**GIVEN TEXT:**
━━━━━━
You will hear little for a smooth laminar flow over the surface, except for a light swishing noise. For a fully turbulent flow, you will hear much more of a rumbling noise because of the unsteady pressure disturbances caused by turbulence. Finally, you will hear bursts of swishing and rumbling for a transitional flow. Fascinating!

Skin Friction Drag on an Airfoil

Estimating the skin friction drag on bodies with a turbulent boundary layer is an essential problem in aerospace engineering. While the situation is generally complex for a complete airplane or other flight vehicles because of the complex surfaces and the highly three-dimensional boundary layers that subsequently develop, the process can be illustrated for a two-dimensional airfoil. An airfoil is reasonably thin and flat, so at least at low angles of attack, a flat plate can be used to approximate the shape and drag on an airfoil.

The net shear stress drag on the plate with the laminar flow can be found by integrating the local shear along the plate’s length or the chord $c$ . For the Blasius result, then the sectional drag coefficient is

(77) $\begin{equation*} C_d = \frac{2}{c} \int_0^c c_f \, dx = 1.328 \, Re_x^{-0.5} \end{equation*}$

where the factor “2” is needed because the plate has upper and lower surfaces; this latter result is plotted for reference in the figure below.

Viscous boundary layer shear stress drag (skin friction drag) of a flat plate compared to the minimum drag coefficients of several airfoils over a range of Reynolds numbers.

For the fully turbulent boundary layer development on a flat plate, the skin friction coefficient $c_{f}$ on one side of the plate is found to conform to an empirical relationship given by

(78) $\begin{equation*} c_{f} = 0.0583 \, Re_{x}^{-0.2} \end{equation*}$

This latter result is obtained by assuming the velocity profile corresponds to a 1/7th power law profile, as given previously. If the plate was to have a fully turbulent boundary layer over its upper and lower surfaces, then by integration (as for the laminar case), it is found that

(79) $\begin{equation*} C_d = 0.1166 \, Re_c^{-0.2} \end{equation*}$

where $Re_c$ is the chord-based Reynolds number. The validity of the latter expression is generally limited to a $Re_c$ range between $10^{5}$ and $10^{9}$ . Below $Re_c = 5 \times 10^{5}$ , the boundary layer can generally be assumed to be laminar, that is, unless the pressure gradients are particularly adverse, which will slow the flow near the wall and cause the boundary layer to separate, perhaps forming a laminar separation bubble.
━━━━━━
**MATERIAL SHOWN:**
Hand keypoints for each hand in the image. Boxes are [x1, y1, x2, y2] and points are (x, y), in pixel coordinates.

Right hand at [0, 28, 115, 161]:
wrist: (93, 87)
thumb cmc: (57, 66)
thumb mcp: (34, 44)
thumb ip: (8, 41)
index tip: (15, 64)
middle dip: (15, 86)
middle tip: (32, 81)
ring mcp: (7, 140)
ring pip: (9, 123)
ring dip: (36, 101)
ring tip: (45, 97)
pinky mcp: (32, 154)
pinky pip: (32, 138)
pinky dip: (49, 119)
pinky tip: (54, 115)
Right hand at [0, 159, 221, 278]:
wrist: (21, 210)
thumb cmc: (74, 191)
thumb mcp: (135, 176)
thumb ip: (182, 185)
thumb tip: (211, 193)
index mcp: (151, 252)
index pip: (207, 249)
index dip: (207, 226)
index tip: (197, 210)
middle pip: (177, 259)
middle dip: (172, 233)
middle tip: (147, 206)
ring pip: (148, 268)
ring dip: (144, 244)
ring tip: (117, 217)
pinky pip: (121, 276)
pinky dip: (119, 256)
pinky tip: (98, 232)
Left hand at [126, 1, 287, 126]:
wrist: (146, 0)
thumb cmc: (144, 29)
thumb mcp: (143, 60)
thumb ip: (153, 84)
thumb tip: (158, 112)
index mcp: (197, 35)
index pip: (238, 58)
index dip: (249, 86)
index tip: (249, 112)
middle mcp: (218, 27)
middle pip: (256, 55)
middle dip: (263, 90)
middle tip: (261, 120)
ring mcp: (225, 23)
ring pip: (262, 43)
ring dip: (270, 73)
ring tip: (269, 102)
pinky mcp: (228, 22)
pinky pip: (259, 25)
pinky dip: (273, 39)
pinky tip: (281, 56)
━━━━━━
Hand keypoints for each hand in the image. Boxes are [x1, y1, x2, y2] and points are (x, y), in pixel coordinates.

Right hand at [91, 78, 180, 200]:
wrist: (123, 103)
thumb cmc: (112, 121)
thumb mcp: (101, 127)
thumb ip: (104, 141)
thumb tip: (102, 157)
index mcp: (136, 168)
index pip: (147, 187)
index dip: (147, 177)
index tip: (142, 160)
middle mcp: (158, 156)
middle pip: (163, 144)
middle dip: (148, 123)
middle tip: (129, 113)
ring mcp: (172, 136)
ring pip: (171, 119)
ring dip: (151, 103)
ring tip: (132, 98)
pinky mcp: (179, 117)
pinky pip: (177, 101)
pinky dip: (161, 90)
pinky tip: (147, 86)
━━━━━━
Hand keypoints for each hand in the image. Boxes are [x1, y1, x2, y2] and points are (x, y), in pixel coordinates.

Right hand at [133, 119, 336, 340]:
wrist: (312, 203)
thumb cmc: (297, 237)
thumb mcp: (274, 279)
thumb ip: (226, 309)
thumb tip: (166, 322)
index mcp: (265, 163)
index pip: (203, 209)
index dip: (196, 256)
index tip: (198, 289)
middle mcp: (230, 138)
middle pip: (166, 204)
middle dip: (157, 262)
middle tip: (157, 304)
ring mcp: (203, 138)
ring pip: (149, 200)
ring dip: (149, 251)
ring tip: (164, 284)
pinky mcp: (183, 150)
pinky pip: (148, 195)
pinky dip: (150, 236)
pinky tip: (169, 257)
━━━━━━
Quote the stretch of the skin friction drag text from "Estimating the skin" through "on an airfoil.".

**EXERCISE RESPONSE:**
Estimating the skin friction drag on bodies with a turbulent boundary layer is an essential problem in aerospace engineering. While the situation is generally complex for a complete airplane or other flight vehicles because of the complex surfaces and the highly three-dimensional boundary layers that subsequently develop, the process can be illustrated for a two-dimensional airfoil. An airfoil is reasonably thin and flat, so at least at low angles of attack, a flat plate can be used to approximate the shape and drag on an airfoil.